Cette mission intervient "dans un contexte marqué par des mutations profondes de la démographie scolaire, particulièrement sensibles dans les territoires ruraux et périurbains, où la fermeture de classes ou d’écoles pose des enjeux majeurs d’égalité d’accès, de cohésion et d’attractivité territoriales", souligne le député du Doubs dans son communiqué.
"L’école est un élément structurant de l’aménagement de nos territoires. Il nous appartient d’évaluer avec lucidité les conséquences de la baisse des naissances sur notre système éducatif et d’anticiper ses effets sur le maillage scolaire notamment dans les territoires ruraux et péri-urbains.

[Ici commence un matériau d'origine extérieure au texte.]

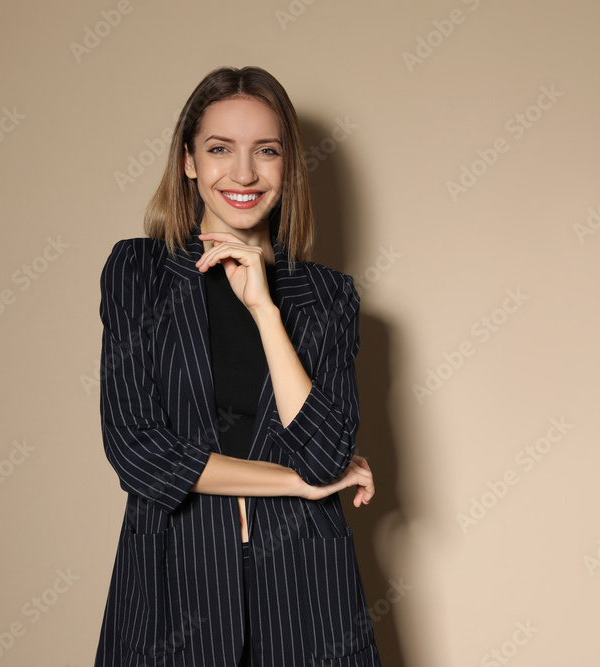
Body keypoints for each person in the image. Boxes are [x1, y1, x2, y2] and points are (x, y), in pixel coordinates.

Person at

Nous conduirons ces travaux avec un double objectif : préserver l’équilibre de nos territoires et offrir à chaque enfant, où qu’il vive, les meilleures conditions de réussite", poursuit encore Laurent Croizier.
Tirer profit de la baisse démographique
Le député du Doubs s’est engagé à ce que les travaux menés dépassent "une approche strictement comptable pour lui substituer une vision stratégique de plus long terme, fondée sur une analyse fine des réalités propres à chaque commune et sur l’ambition d’améliorer les conditions d’apprentissage des élèves".
Pour rappel, le 23 juin dernier, le député du Doubs avait ainsi proposé une loi qui appelait à "tirer profit" de la baisse démographique en limitant les effectifs des classes à 24 élèves de la petite section de maternelle à la classe de troisième au collège.